Granger's family used to own the plantation land that many of the local families, like the Averys, now sharecrop on. Worse, his family also used to own part of the land that now belongs to the Logans. He and a lot of the other white folks in town resent the Logans for having that independence, and Mr. Granger will stop at nothing to get this land back into his clutches.
Specifically, he gets one of his banker friends to cancel the Logan line of credit that gave them four more years to pay off their mortgage (10.137). Now, the total amount of the mortgage is due in full, or else the Logans lose their land. Uncle Hammer foils the plan by selling his Packard to raise the money, but it's a pretty good indication of the kind of man we're dealing with.
Worse (maybe), he's willing to turn a blind eye to murder. When the angry mob is about to hang T.J. at the end of the novel, Mr. Granger makes it clear that they can't do it on his land—but they're more than welcome to do it somewhere else. Like, even one step over the boundary line.

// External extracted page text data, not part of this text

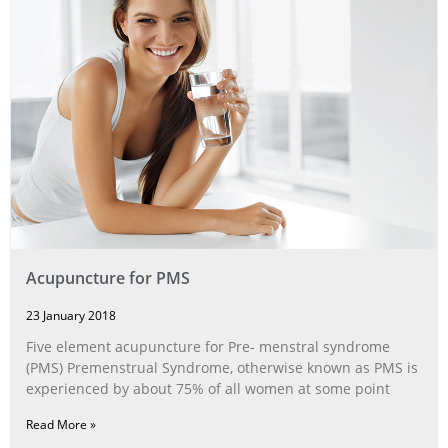
Acupuncture for PMS
23 January 2018
Five element acupuncture for Pre- menstral syndrome
(PMS) Premenstrual Syndrome, otherwise known as PMS is
experienced by about 75% of all women at some point
Read More »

When Mr. Jamison appeals to Mr. Granger to stop the mob from hurting T.J., Mr. Granger "just stood there on his porch looking sleepy and bored" and tells the sheriff, "Hank, you take care of this. That's what folks elected you for" (12.129). So, he obviously doesn't care about this poor boy—remember, T.J. is the same age as Stacey—about to get murdered.
Ironically, Mr. Granger's greed ends up saving T.J.'s life: he stops the mob because he's too worried about his precious land burning. When he smells the smoke he leaps into action: "Mr. Granger comes running off the porch hollering like he's lost his mind. 'There's smoke coming from my forest yonder!' he yells. 'Dry as that timber is, a fire catch hold it won't stop burning for a week. Give that boy to Wade like he wants and get on up there!'" (12.130).
Well, at least we know where his priorities are.
So, how does he get away with all of this? Harlan Granger basically has his own little justice system, complete with paid-off sheriff and other lackeys:
You know, back then the Grangers had one of the biggest plantations in the state and Spokane County practically belonged to them . . . and they thought it did too. They were consulted about everything concerning this area and they felt it was up to them to see that things worked smoothly, according to the law—a law basically for whites. Well, Harlan feels the same now as his grandmother did back then. (7.151)
Mr. Jamison here gives the Logans the deets about how Mr. Granger basically thinks the area is his to run as he sees fit. And we certainly see the sheriff taking his orders, as well as the Wallaces and others. He owns the land that the Wallace store is on, so has them firmly in his pocket. He is also influential enough to mount opposition against the Wallace store boycott (since part of the lost proceeds would affect his bottom line, too).
If this were a Disney movie, Granger would definitely get his comeuppance by the end. But he doesn't—which is a lot more realistic, and a lot more frustrating.